- [ABOUT THIS TASK]: From the listing below, copy only the lines running from the line that contains "candle: present [230,308,266,366]" to the line that contains "plush toy: present", both included.
Top of DATA FOR REVIEW
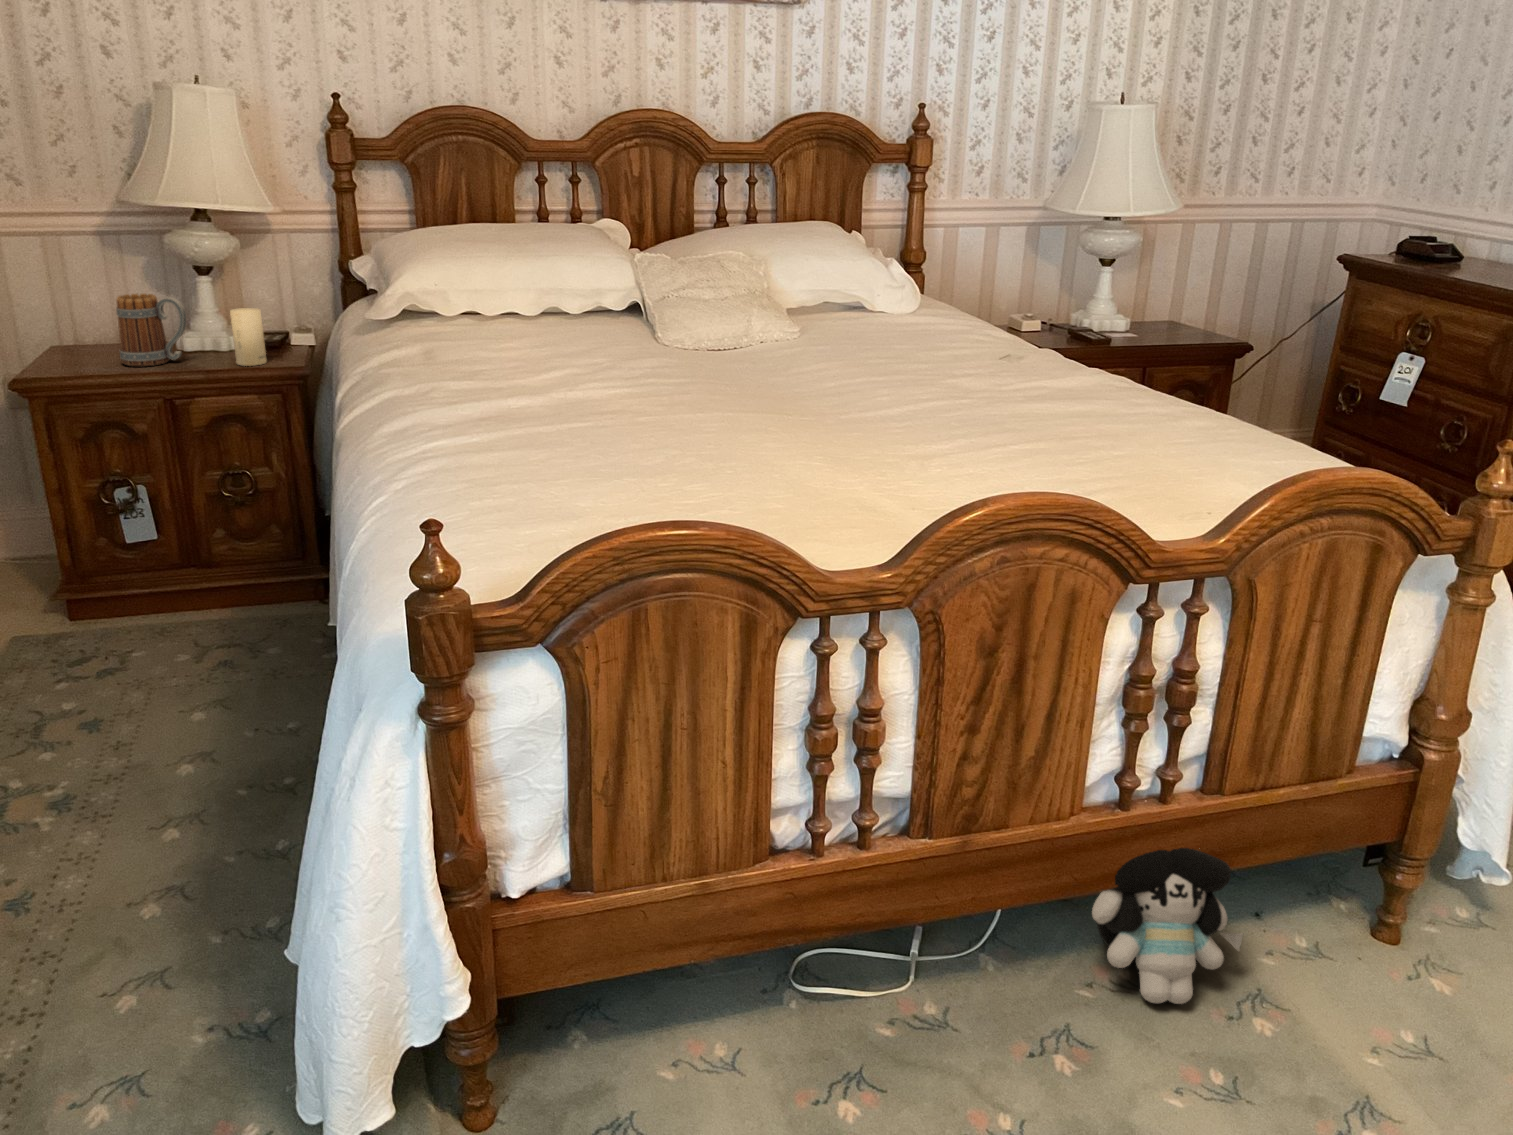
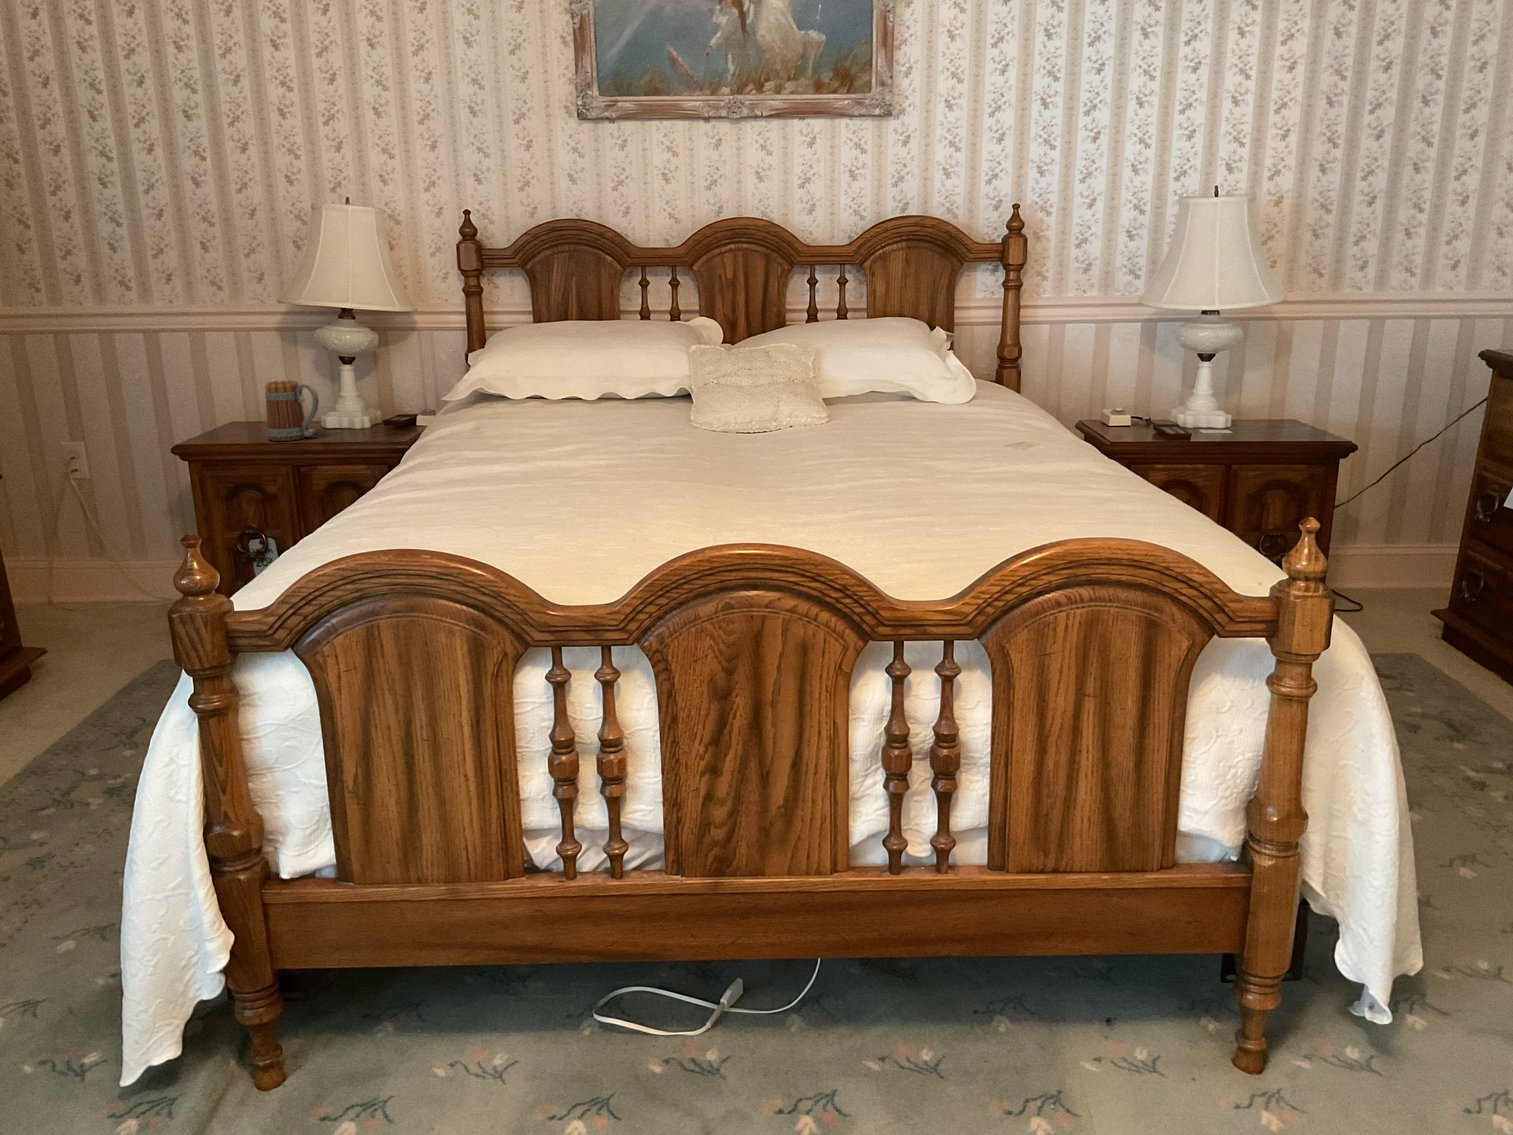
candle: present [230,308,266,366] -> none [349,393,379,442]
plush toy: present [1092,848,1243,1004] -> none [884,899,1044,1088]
Bottom of DATA FOR REVIEW
Top of DATA FOR REVIEW
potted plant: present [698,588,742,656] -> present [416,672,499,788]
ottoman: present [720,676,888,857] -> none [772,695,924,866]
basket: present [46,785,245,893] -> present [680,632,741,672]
Bottom of DATA FOR REVIEW
- [FINAL ANSWER]:
candle: present [230,308,266,366] -> none [349,393,379,442]
plush toy: present [1092,848,1243,1004] -> none [884,899,1044,1088]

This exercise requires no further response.